Submitted to: Society for Cryobiology Meeting
Publication Type: Abstract only
Publication Acceptance Date: 5/30/2000
Publication Date: N/A
Citation: Interpretive Summary:
Technical Abstract: This presentation describes our work on developing protocols for cryo- preservation of embryos of the house fly, Musca domestica, screwworm fly, Cochliomyia hominivorax, and Caribbean fruit fly, Anastrepha suspensa. Our studies on cryopreserving embryos of these insects established that the Drosophila melanogaster embryo cryopreservation protocols were not directly ysuitable for use with these insects. Significant progress was made when a vitrification solution containing ethylene glycol, polyethylene glycol and trehalose was formulated and when cooling and recovery of our protocol included steps which passed the embryos through liquid nitrogen vapor.

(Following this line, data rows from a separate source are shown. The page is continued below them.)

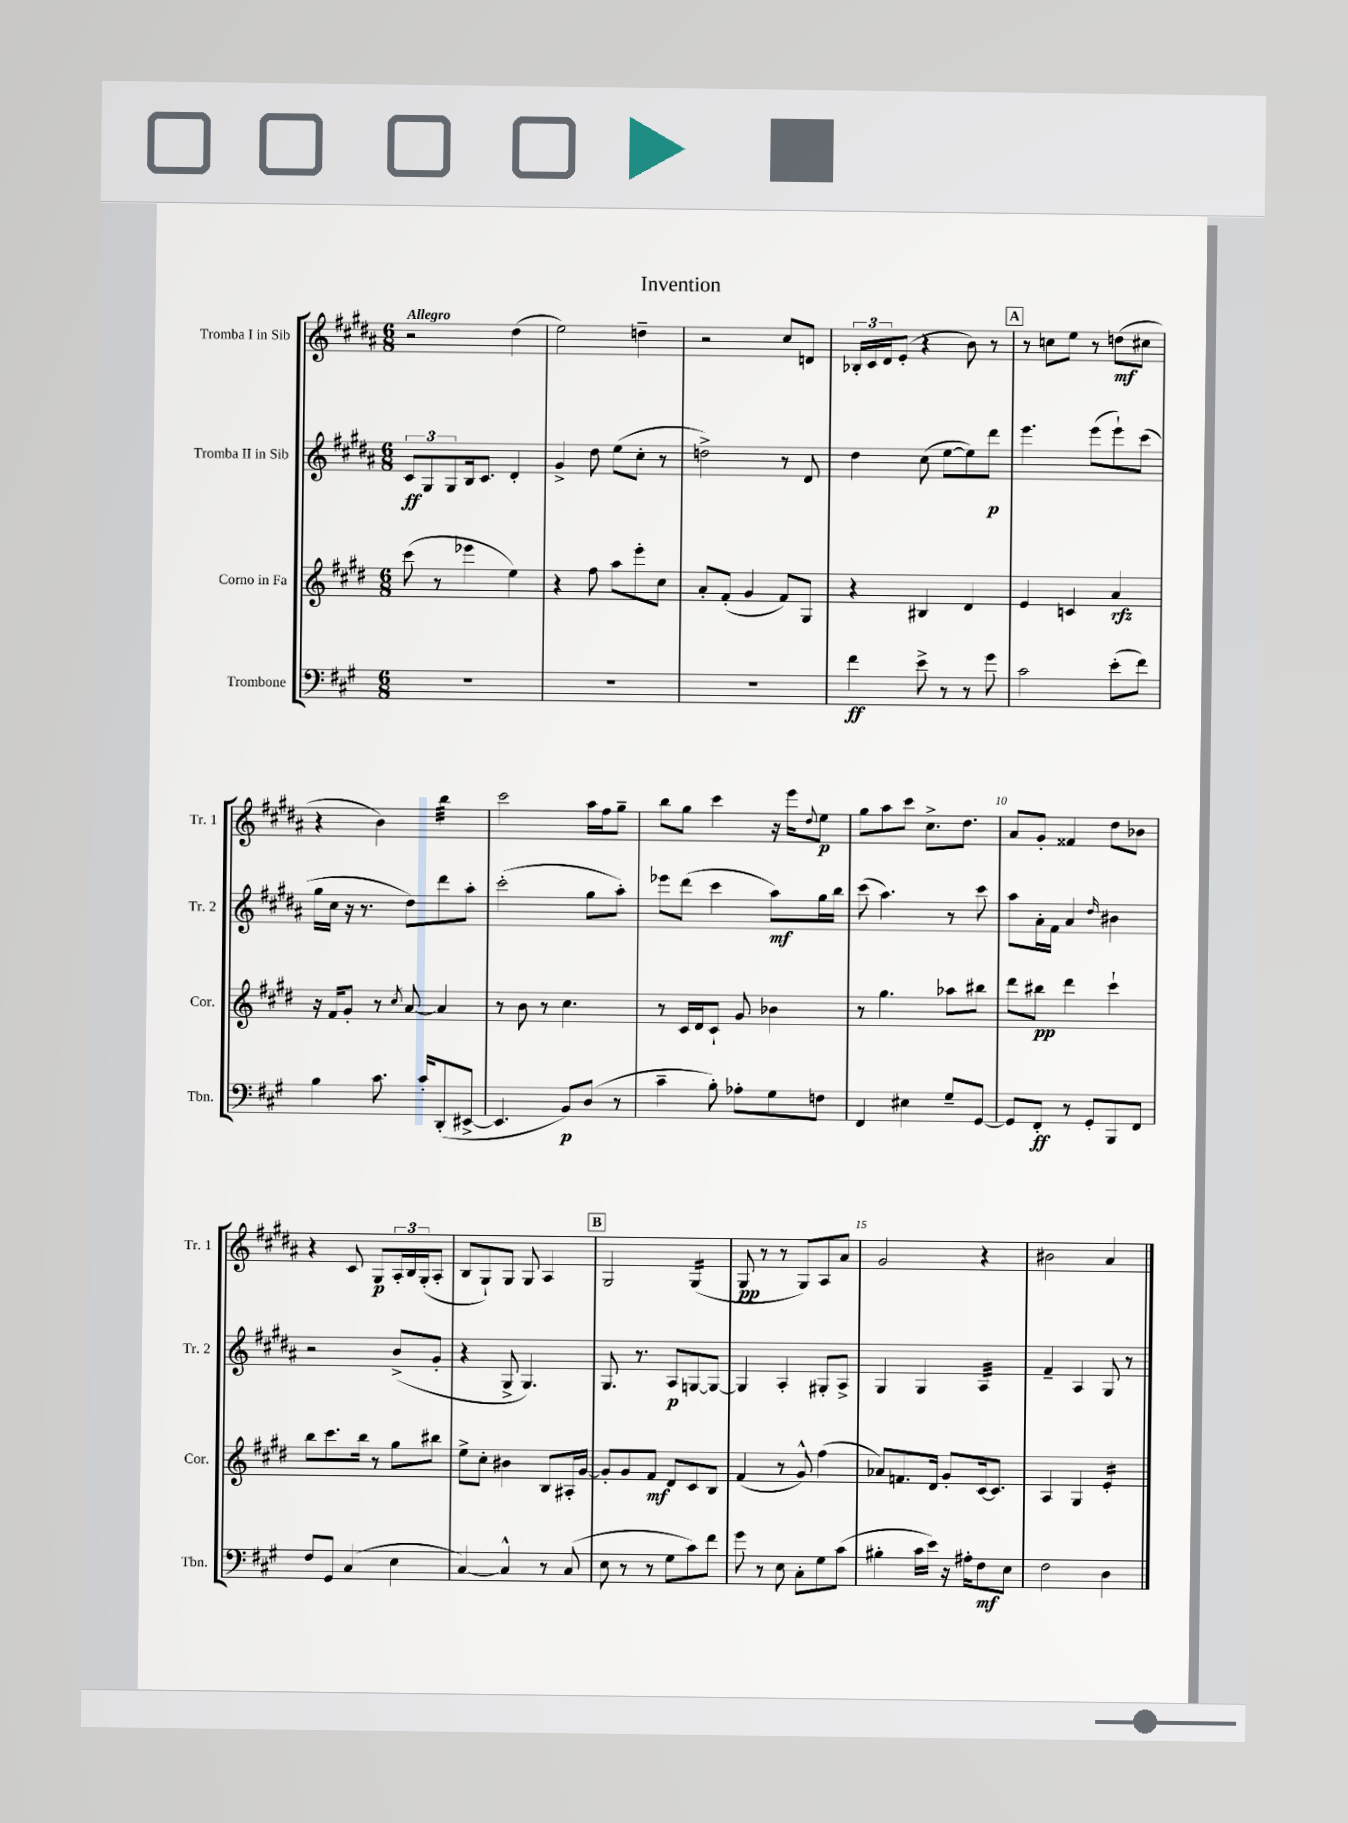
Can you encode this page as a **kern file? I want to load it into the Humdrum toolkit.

**kern	**kern	**kern	**kern
*staff4	*staff3	*staff2	*staff1
*clefF4	*clefG2	*clefG2	*clefG2
*k[f#c#g#]	*k[f#c#g#d#]	*k[f#c#g#d#a#]	*k[f#c#g#d#a#]
*M6/8	*M6/8	*M6/8	*M6/8
2.r	(8ccc#	12c#	2r
.	.	12G#	.
.	8r	.	.
.	.	12G#	.
.	4eee-	16B	.
.	.	8.c#	.
.	4ee)	4d#'	(4dd#
=	=	=	=
2.r	4r	4g#^	2ee)
.	8ff#	8dd#	.
.	8aa	(8ee	.
.	8eee'	8cc#'	4dd~
.	8cc#	8r	.
=	=	=	=
2.r	8a'	2dd^)	2r
.	(8f#'	.	.
.	4g#	.	.
.	8f#)	8r	8cc#
.	8G#	8d#	8d
=	=	=	=
4f#	4r	4dd#	24B-'
.	.	.	24c#
.	.	.	24d#
.	.	.	(8e'
8e^	4B#	(8cc#	4r
8r	.	[8ee	.
8r	4d#	8ee])	8b)
8g#	.	8ddd#	8r
=	=	=	=
2c#	4e	4.eee	8r
.	.	.	8cc
.	4c	.	8ee
.	.	(8eee	8r
(8e'	4a	8eee`)	(8dd
8f#)	.	(8ccc#	8cc#
=	=	=	=
4B	16r	16gg#	4r
.	16f#	16cc#	.
.	8g#'	16r	.
.	.	8.r	.
8.c#	8r	.	4b)
.	8qcc#	.	.
.	[8a	8dd#)	.
16c#'	.	.	.
(8DD'	4a]	8ddd#	4bb
[8EE#^	.	8aa#'	.
=	=	=	=
4.EE#]	8r	(2ccc#'	2ccc#
.	8b	.	.
.	8r	.	.
8BB)	4.cc#	.	.
(8D	.	8gg#	16aa#
.	.	.	16ff#
8r	.	8aa#')	8gg#~
=	=	=	=
4c#~	8r	8eee-	8bb
.	16c#	(8ddd#	8gg#
.	16d#	.	.
8B')	8c#`	4ccc#	4ccc#
8A-'	8g#	.	.
8G#	4b-	8aa#)	16r
.	.	.	16eee
.	.	.	8qqdd#
8F	.	16gg#	8ee
.	.	16bb	.
=	=	=	=
4FF#	8r	(8ccc#	8gg#
.	4.gg#	4.aa#)	8aa#
4E#	.	.	8ccc#
.	.	.	8.cc#^
8G#~	8aa-	8r	.
.	.	.	8.dd#
[8GG#	8bb#	8ccc#	.
=	=	=	=
8GG#]	8ddd#	8aa#	8a#
8FF#'	8bb#	16a#'	8g#'
.	.	16f#	.
8r	4ddd#	4a#	4f##
8GG#'	.	.	.
.	.	16qqdd#	.
8BBB	4ccc#`	4b#	8dd#
8FF#	.	.	8b-
=	=	=	=
8F#	8bb	2r	4r
8GG#	8.ccc#	.	.
(4C#	.	.	8c#
.	16bb	.	.
.	8r	.	8G#
4E	8gg#	(8b^	24A#'
.	.	.	24B
.	.	.	(24G#'
.	8bb#	8g#'	8A#'
=	=	=	=
[4C#)	8ee^	4r	8B
.	8cc#'	.	8G#`)
4C#^^]	4b#	8G#^	8G#
.	.	4.G#)	8G#
8r	8B	.	4A#
(8C#	16A#'	.	.
.	[16g#	.	.
=	=	=	=
8E	8g#']	8.G#	2G#
8r	8g#	.	.
.	.	8.r	.
8r	8f#	.	.
8G#	8d#	8A#	.
8c#)	8c#	[8G	(4G#
8f#	8B	8G_	.
=	=	=	=
8g#	(4f#	4G]	8G#
8r	.	.	8r
8E	8r	4A#'	8r
8C#'	8g#^^)	.	8G#)
8G#	(4ff#	8G#'	8A#
(8c#	.	8A#^	8a#
=	=	=	=
4B#'	8a-)	4G#	2g#
.	8.f	.	.
16c#	.	4G#	.
16e)	16d#	.	.
16r	8g#'	.	.
16A#'	.	.	.
8F#	[16c#	4A#	4r
.	8.c#]	.	.
8E	.	.	.
=	=	=	=
2F#	4A	4f#~	2b#
.	4G#	4A#	.
4D	4e'	8G#	4a#
.	.	8r	.
==	==	==	==
*-	*-	*-	*-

More than 70% of house fly embryos withstand treatments of dechorionation, permeabilizaton, loading with cryoprotectant and dehydration in vitrification solution, but the cooling and warming steps still cause some reduction in embryo viability. Up to 57% of vitrified M. domestica embryos hatch into larvae and development of these larvae into pupae and fertile adults was observed. With a similar procedure, colonies of two strains of C. hominivorax have been reestablished after liquid nitrogen storage. A mean of 52.5% of C. hominivorax embryos hatched into larvae after storage in liquid nitrogen, 21.9% of these larvae developed into pupae and 74.0% of the pupae emerged as fertile adult flies. Results on hatching, pupal weight and adult emergence of the F1 generation showed that there was no significant difference between the untreated colonies and the groups having cryopreserved parents. Recent work on cryopreservation of A. suspensa embryos, has shown that up to 47% of vitrified embryos hatch into larvae when our protocol is used. About 29% of these larvae developed into pupae, and fertile adults were also obtained from these pupae.